<<<<

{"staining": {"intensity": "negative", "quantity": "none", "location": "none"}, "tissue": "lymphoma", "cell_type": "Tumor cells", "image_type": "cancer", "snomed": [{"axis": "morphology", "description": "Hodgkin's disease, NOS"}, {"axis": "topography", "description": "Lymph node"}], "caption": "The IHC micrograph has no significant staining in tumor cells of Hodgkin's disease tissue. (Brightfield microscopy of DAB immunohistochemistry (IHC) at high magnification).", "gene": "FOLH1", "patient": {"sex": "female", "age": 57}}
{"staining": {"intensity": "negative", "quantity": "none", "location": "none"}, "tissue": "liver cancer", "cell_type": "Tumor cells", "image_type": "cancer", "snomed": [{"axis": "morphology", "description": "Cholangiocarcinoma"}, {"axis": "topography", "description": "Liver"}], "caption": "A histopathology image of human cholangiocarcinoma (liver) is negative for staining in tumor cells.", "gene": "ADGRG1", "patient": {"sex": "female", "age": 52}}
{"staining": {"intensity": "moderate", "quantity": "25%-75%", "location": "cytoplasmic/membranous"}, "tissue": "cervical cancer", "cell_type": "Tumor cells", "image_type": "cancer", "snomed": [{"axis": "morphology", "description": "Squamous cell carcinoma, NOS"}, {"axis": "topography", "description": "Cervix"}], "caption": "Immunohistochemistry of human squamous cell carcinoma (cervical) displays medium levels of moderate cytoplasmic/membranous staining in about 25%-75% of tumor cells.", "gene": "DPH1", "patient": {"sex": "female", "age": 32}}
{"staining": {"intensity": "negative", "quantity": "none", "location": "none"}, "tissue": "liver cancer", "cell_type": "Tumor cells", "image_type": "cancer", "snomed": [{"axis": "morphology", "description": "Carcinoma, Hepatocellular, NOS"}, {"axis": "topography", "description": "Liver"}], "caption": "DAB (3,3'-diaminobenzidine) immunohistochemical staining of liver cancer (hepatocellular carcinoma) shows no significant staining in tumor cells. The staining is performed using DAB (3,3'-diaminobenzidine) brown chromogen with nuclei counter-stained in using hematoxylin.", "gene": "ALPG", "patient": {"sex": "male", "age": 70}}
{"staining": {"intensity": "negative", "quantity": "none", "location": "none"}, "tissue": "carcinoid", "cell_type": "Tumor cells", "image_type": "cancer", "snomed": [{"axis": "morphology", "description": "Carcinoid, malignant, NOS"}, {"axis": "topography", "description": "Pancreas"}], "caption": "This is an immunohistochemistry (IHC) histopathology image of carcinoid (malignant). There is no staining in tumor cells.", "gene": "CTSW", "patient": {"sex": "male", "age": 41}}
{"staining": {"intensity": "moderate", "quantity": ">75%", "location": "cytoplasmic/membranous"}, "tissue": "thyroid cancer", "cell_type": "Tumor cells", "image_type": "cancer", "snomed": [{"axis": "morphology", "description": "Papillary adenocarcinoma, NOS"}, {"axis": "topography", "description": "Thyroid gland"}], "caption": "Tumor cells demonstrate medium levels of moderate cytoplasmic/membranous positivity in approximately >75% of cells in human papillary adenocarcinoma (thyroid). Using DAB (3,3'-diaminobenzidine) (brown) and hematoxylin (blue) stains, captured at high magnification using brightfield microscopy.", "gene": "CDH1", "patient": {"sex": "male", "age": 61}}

>>>>

**Work order:**
The entries above are to be restated word for word.

**Reply to the task:**
{"staining": {"intensity": "negative", "quantity": "none", "location": "none"}, "tissue": "lymphoma", "cell_type": "Tumor cells", "image_type": "cancer", "snomed": [{"axis": "morphology", "description": "Hodgkin's disease, NOS"}, {"axis": "topography", "description": "Lymph node"}], "caption": "The IHC micrograph has no significant staining in tumor cells of Hodgkin's disease tissue. (Brightfield microscopy of DAB immunohistochemistry (IHC) at high magnification).", "gene": "FOLH1", "patient": {"sex": "female", "age": 57}}
{"staining": {"intensity": "negative", "quantity": "none", "location": "none"}, "tissue": "liver cancer", "cell_type": "Tumor cells", "image_type": "cancer", "snomed": [{"axis": "morphology", "description": "Cholangiocarcinoma"}, {"axis": "topography", "description": "Liver"}], "caption": "A histopathology image of human cholangiocarcinoma (liver) is negative for staining in tumor cells.", "gene": "ADGRG1", "patient": {"sex": "female", "age": 52}}
{"staining": {"intensity": "moderate", "quantity": "25%-75%", "location": "cytoplasmic/membranous"}, "tissue": "cervical cancer", "cell_type": "Tumor cells", "image_type": "cancer", "snomed": [{"axis": "morphology", "description": "Squamous cell carcinoma, NOS"}, {"axis": "topography", "description": "Cervix"}], "caption": "Immunohistochemistry of human squamous cell carcinoma (cervical) displays medium levels of moderate cytoplasmic/membranous staining in about 25%-75% of tumor cells.", "gene": "DPH1", "patient": {"sex": "female", "age": 32}}
{"staining": {"intensity": "negative", "quantity": "none", "location": "none"}, "tissue": "liver cancer", "cell_type": "Tumor cells", "image_type": "cancer", "snomed": [{"axis": "morphology", "description": "Carcinoma, Hepatocellular, NOS"}, {"axis": "topography", "description": "Liver"}], "caption": "DAB (3,3'-diaminobenzidine) immunohistochemical staining of liver cancer (hepatocellular carcinoma) shows no significant staining in tumor cells. The staining is performed using DAB (3,3'-diaminobenzidine) brown chromogen with nuclei counter-stained in using hematoxylin.", "gene": "ALPG", "patient": {"sex": "male", "age": 70}}
{"staining": {"intensity": "negative", "quantity": "none", "location": "none"}, "tissue": "carcinoid", "cell_type": "Tumor cells", "image_type": "cancer", "snomed": [{"axis": "morphology", "description": "Carcinoid, malignant, NOS"}, {"axis": "topography", "description": "Pancreas"}], "caption": "This is an immunohistochemistry (IHC) histopathology image of carcinoid (malignant). There is no staining in tumor cells.", "gene": "CTSW", "patient": {"sex": "male", "age": 41}}
{"staining": {"intensity": "moderate", "quantity": ">75%", "location": "cytoplasmic/membranous"}, "tissue": "thyroid cancer", "cell_type": "Tumor cells", "image_type": "cancer", "snomed": [{"axis": "morphology", "description": "Papillary adenocarcinoma, NOS"}, {"axis": "topography", "description": "Thyroid gland"}], "caption": "Tumor cells demonstrate medium levels of moderate cytoplasmic/membranous positivity in approximately >75% of cells in human papillary adenocarcinoma (thyroid). Using DAB (3,3'-diaminobenzidine) (brown) and hematoxylin (blue) stains, captured at high magnification using brightfield microscopy.", "gene": "CDH1", "patient": {"sex": "male", "age": 61}}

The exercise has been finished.